アスクラピアの子

 始まりは名前も知らない異世界の地だ。そこの薄汚れた下水道で、俺はルンペンのガキ共に抱き着かれた格好で目を覚ました。
 チート? んなもんねえよ。あるのは、朧気な『ディートハルト・ベッカー』とかいうガキの記憶と、そいつにあったアスクラピアの『神官』としての力。俺は生き残る為に、こいつを少しばかり使える力にしなきゃいけない。

 アスクラピアの二本の手。

 一つは癒し、一つは奪う。

 彼の者は永遠に一である。

 多に分かれても一である。

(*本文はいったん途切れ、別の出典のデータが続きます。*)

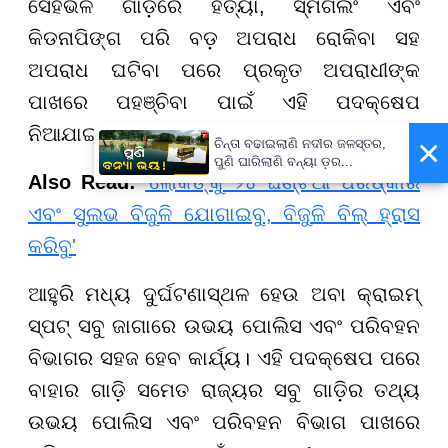
ସେହିଭଳି ଗାଡ଼ିରେ ହତ୍ୟା, ସ୍ମଗଲିଂ ଏବଂ
କିଡନାପିଙ୍ଗ ପରି ବଡ଼ ଅପରାଧ ରୋକିବା ସହ
ଅପରାଧ ଘଟିବା ପରେ ପ୍ରକୃତ ଅପରାଧୀଙ୍କ
ପାଖରେ ପହଞ୍ଚିବା ପାଇଁ ଏହି ପଦକ୍ଷେପ
ନିଆଯାଇଛି ।
×
ଚିନ୍ତା ବଢାଇଲାଣି ନଦୀର ଜଳସ୍ତର,
ପୁଣି ଘାରିଲାଣି ବନ୍ୟା ଡ଼ର...
Also Read:
‘ଲୋକଙ୍କୁ ୨୪ ଘଣ୍ଟିଆ ପରିଷ୍କାର
ଏବଂ ସୁଲଭ ବିଜୁଳି ଯୋଗାଇବୁ, ବିଜୁଳି ବିଲ୍ ହ୍ରାସ
କରିବୁ'
ଆହୁରି ମଧ୍ୟ ଦୁର୍ଘଟଣାସ୍ଥଳ ହେଉ ଅବା କ୍ରାଇମ୍
ସ୍ପଟ୍ ସବୁ ଜାଗାରେ ଉଭୟ ପୋଲିସ ଏବଂ ପରିବହନ
ବିଭାଗର ସହଜ ହେବ କାର୍ଯ୍ୟ। ଏହି ପଦକ୍ଷେପ ପରେ
ବାହାର ଗାଡ଼ି ସମେତ ରାଜ୍ୟର ସବୁ ଗାଡ଼ିର ତଥ୍ୟ
ଉଭୟ ପୋଲିସ ଏବଂ ପରିବହନ ବିଭାଗ ପାଖରେ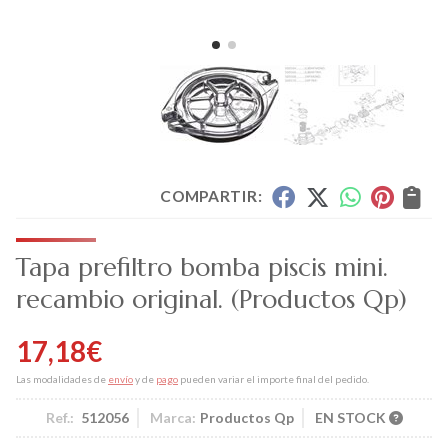
COMPARTIR:
Tapa prefiltro bomba piscis mini.
recambio original.
(Productos Qp)
17,18
€
Las modalidades de
envío
y de
pago
pueden variar el importe final del pedido.
Ref.:
512056
Marca:
Productos Qp
EN STOCK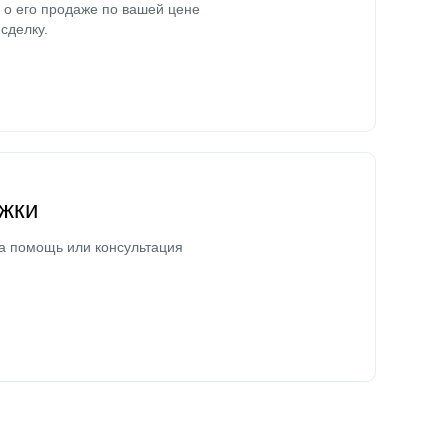
о его продаже по вашей цене
сделку.
жки
а помощь или консультация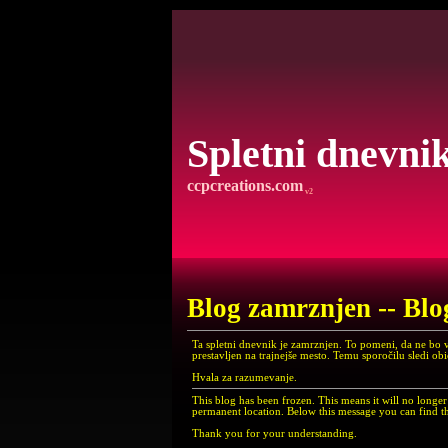
Spletni dnevni
ccpcreations.com
v2
Blog zamrznjen -- Blo
Ta spletni dnevnik je zamrznjen. To pomeni, da ne bo 
prestavljen na trajnejše mesto. Temu sporočilu sledi ob
Hvala za razumevanje.
This blog has been frozen. This means it will no long
permanent location. Below this message you can find th
Thank you for your understanding.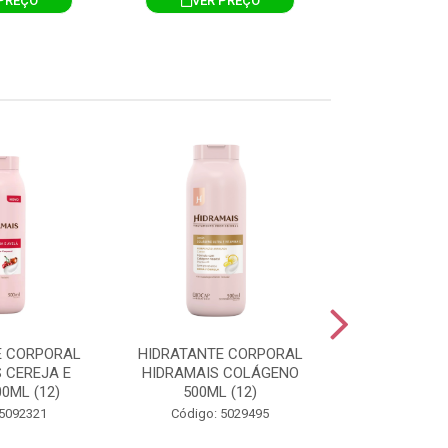
PREÇO
VER PREÇO
VER 
E CORPORAL
HIDRATANTE CORPORAL
HIDRATANTE
 CEREJA E
HIDRAMAIS COLÁGENO
HIDRAMAIS N
0ML (12)
500ML (12)
500ML
 5092321
Código: 5029495
Código: 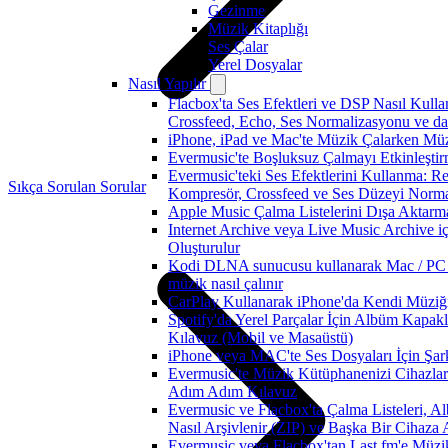
Gezinme
Müzik Kitaplığı
Ses Çalar
Yerel Dosyalar
Nasıl Yapılır
Flacbox'ta Ses Efektleri ve DSP Nasıl Kulla
Crossfeed, Echo, Ses Normalizasyonu ve dah
iPhone, iPad ve Mac'te Müzik Çalarken Müzik
Evermusic'te Boşluksuz Çalmayı Etkinleşti
Evermusic'teki Ses Efektlerini Kullanma: Re
Sıkça Sorulan Sorular
Kompresör, Crossfeed ve Ses Düzeyi Norm
Apple Music Çalma Listelerini Dışa Aktarm
Internet Archive veya Live Music Archive i
Oluşturulur
Kodi DLNA sunucusu kullanarak Mac / PC /
müzik nasıl çalınır
CarPlay Kullanarak iPhone'da Kendi Müziğin
Spotify'da Yerel Parçalar İçin Albüm Kapak
Kılavuz (Mobil ve Masaüstü)
iPhone veya MAC'te Ses Dosyaları İçin Şark
Evermusic'te Müzik Kütüphanenizi Cihazlar 
Adım Adım Kılavuz
Evermusic ve Flacbox'ta Çalma Listeleri, Alb
Nasıl Arşivlenir (ZIP) ve Başka Bir Cihaza A
Evermusic veya Flacbox'tan Last.fm'e Müzi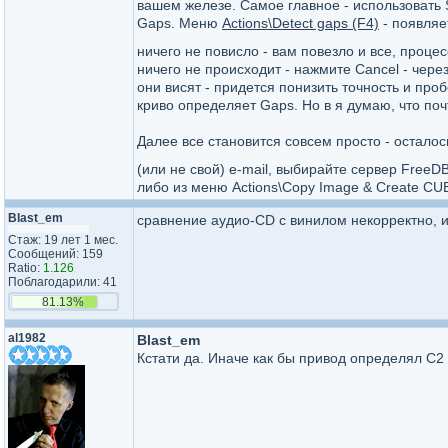
вашем железе. Самое главное - использовать 
Gaps. Меню
Actions\Detect gaps (F4)
- появляет
ничего не повисло - вам повезло и все, проце
ничего не происходит - нажмите Cancel - чере
они висят - придется понизить точность и пробо
криво определяет Gaps. Но в я думаю, что поч
Далее все становится совсем просто - остало
(или не свой) е-mail, выбирайте сервер FreeD
либо из меню Actions\Copy Image & Create CUE
Blast_em
сравнение аудио-СD c винилом некорректно, и
Стаж: 19 лет 1 мес.
Сообщений: 159
Ratio:
1.126
Поблагодарили: 41
81.13%
al1982
Blast_em
Кстати да. Иначе как бы привод определял С2 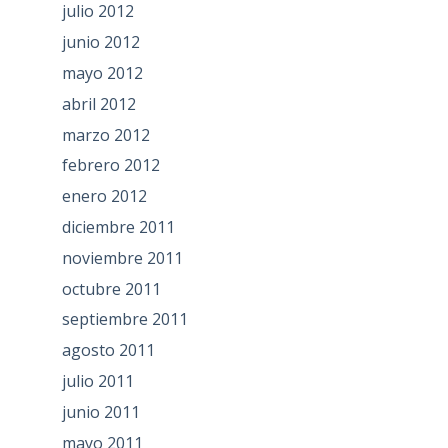
julio 2012
junio 2012
mayo 2012
abril 2012
marzo 2012
febrero 2012
enero 2012
diciembre 2011
noviembre 2011
octubre 2011
septiembre 2011
agosto 2011
julio 2011
junio 2011
mayo 2011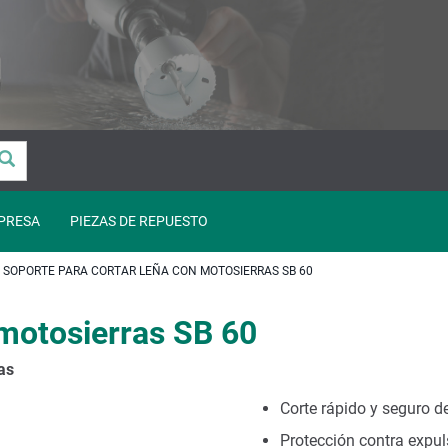
PRESA
PIEZAS DE REPUESTO
SOPORTE PARA CORTAR LEÑA CON MOTOSIERRAS SB 60
 motosierras SB 60
as
Corte rápido y seguro d
Protección contra expu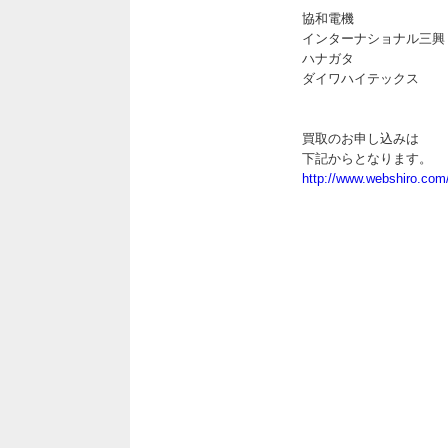
協和電機
インターナショナル三興
ハナガタ
ダイワハイテックス
買取のお申し込みは
下記からとなります。
http://www.webshiro.com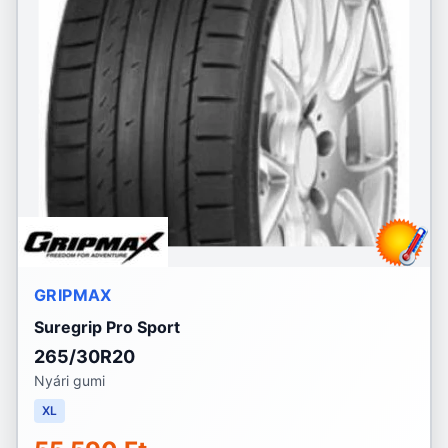
GRIPMAX
Suregrip Pro Sport
265/30R20
Nyári gumi
XL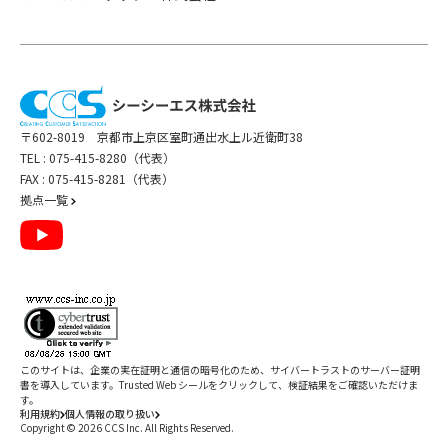
〒602-8019 京都市上京区室町通出水上ル近衛町38
TEL :
075-415-8280（代表）
FAX : 075-415-8281（代表）
拠点一覧
このサイトは、企業の実在証明と通信の暗号化のため、サイバートラストの
サーバー証明
書
を導入しています。Trusted Web シールをクリックして、検証結果をご確認いただけま
す。
利用規約
個人情報の取り扱い
Copyright ©
2026
CCS Inc. All Rights Reserved.
閉じる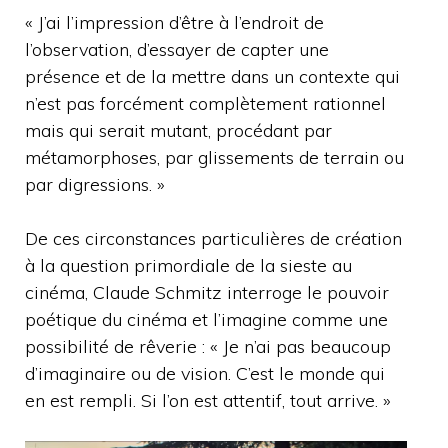
« J’ai l’impression d’être à l’endroit de
l’observation, d’essayer de capter une
présence et de la mettre dans un contexte qui
n’est pas forcément complètement rationnel
mais qui serait mutant, procédant par
métamorphoses, par glissements de terrain ou
par digressions. »
De ces circonstances particulières de création
à la question primordiale de la sieste au
cinéma, Claude Schmitz interroge le pouvoir
poétique du cinéma et l’imagine comme une
possibilité de rêverie : « Je n’ai pas beaucoup
d’imaginaire ou de vision. C’est le monde qui
en est rempli. Si l’on est attentif, tout arrive. »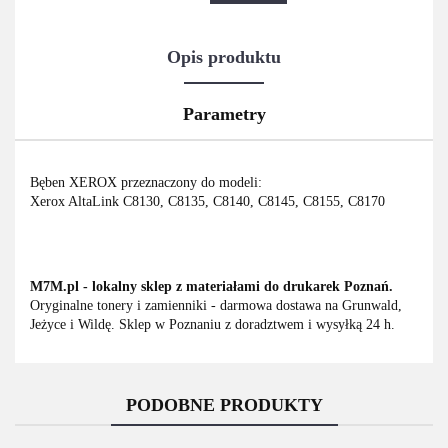
Opis produktu
Parametry
Bęben XEROX przeznaczony do modeli:
Xerox AltaLink C8130, C8135, C8140, C8145, C8155, C8170
M7M.pl - lokalny sklep z materiałami do drukarek Poznań.
Oryginalne tonery i zamienniki - darmowa dostawa na Grunwald,
Jeżyce i Wildę. Sklep w Poznaniu z doradztwem i wysyłką 24 h.
PODOBNE PRODUKTY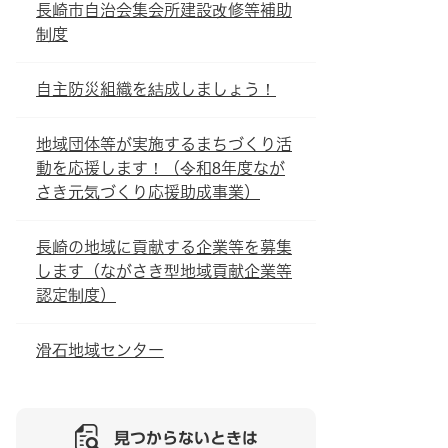
長崎市自治会集会所建設改修等補助
制度
自主防災組織を結成しましょう！
地域団体等が実施するまちづくり活
動を応援します！（令和8年度なが
さき元気づくり応援助成事業）
長崎の地域に貢献する企業等を募集
します（ながさき型地域貢献企業等
認定制度）
滑石地域センター
見つからないときは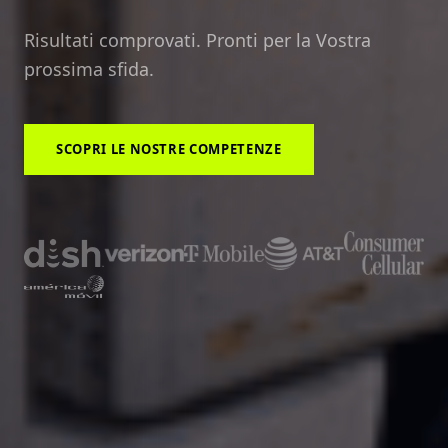
Risultati comprovati. Pronti per la Vostra
prossima sfida.
SCOPRI LE NOSTRE COMPETENZE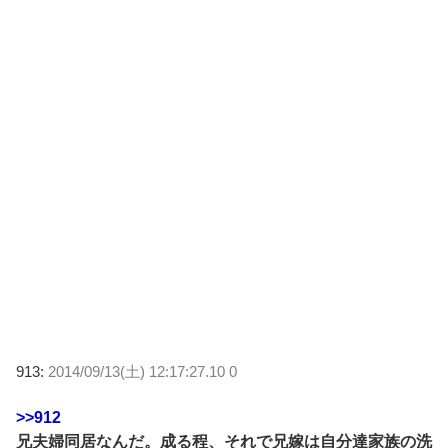
913:
2014/09/13(土) 12:17:27.10 0
>>912
兄夫婦同居なんだ。成る程、それで兄嫁は自分達家族の洗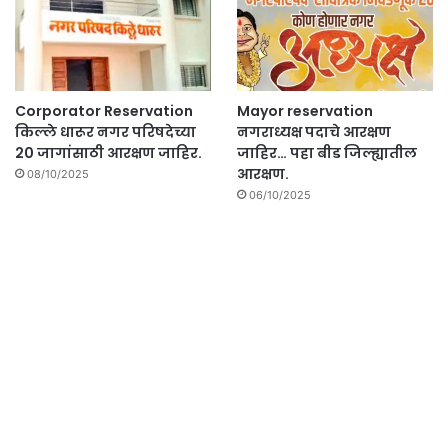
Corporator Reservation
Mayor reservation
किल्ले धारूर नगर परिषदेच्या
नगराध्यक्ष पदाचे आरक्षण
20 जागांसाठी आरक्षण जाहिर.
जाहिर… पहा बीड जिल्ह्यातील
आरक्षण.
08/10/2025
06/10/2025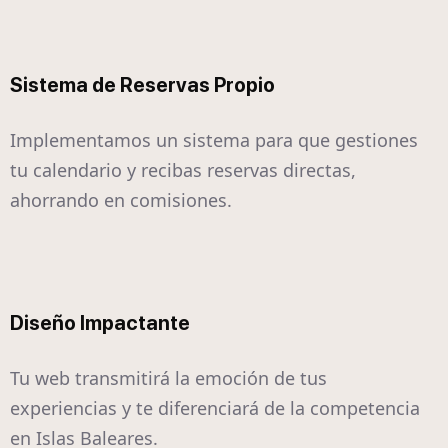
Sistema de Reservas Propio
Implementamos un sistema para que gestiones
tu calendario y recibas reservas directas,
ahorrando en comisiones.
Diseño Impactante
Tu web transmitirá la emoción de tus
experiencias y te diferenciará de la competencia
en Islas Baleares.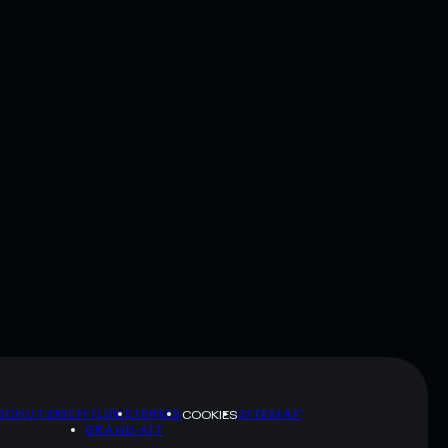
SCHUTZRICHTLINIE
TERMS
SITEMAP
COOKIES
BRAND-KIT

永遠に唯一のもの。

 一の中にこそ、多を見出だせ。

 多を一のように感じるがいい。

 そこに始まりと終わりがあるだろう。

 そして――

 風に揺らぐロウソクよ。一思いに死ね!

 母によって作られたものは、皆、死を目指すのだ!

 熱き血よ。お前はもう消え去れ、そしてそれを喜べ。

 死は歓喜であり、全ての困難からの解放である。

 心臓よ。お前の熱き血を天に飛散させよ。

 潔く散れ!

 青ざめた唇の女。本性は蛇。復讐と癒しを司り、自己犠牲を好むしみったれた女神、『アスクラピア』に永遠の祝福(災い)あれ!!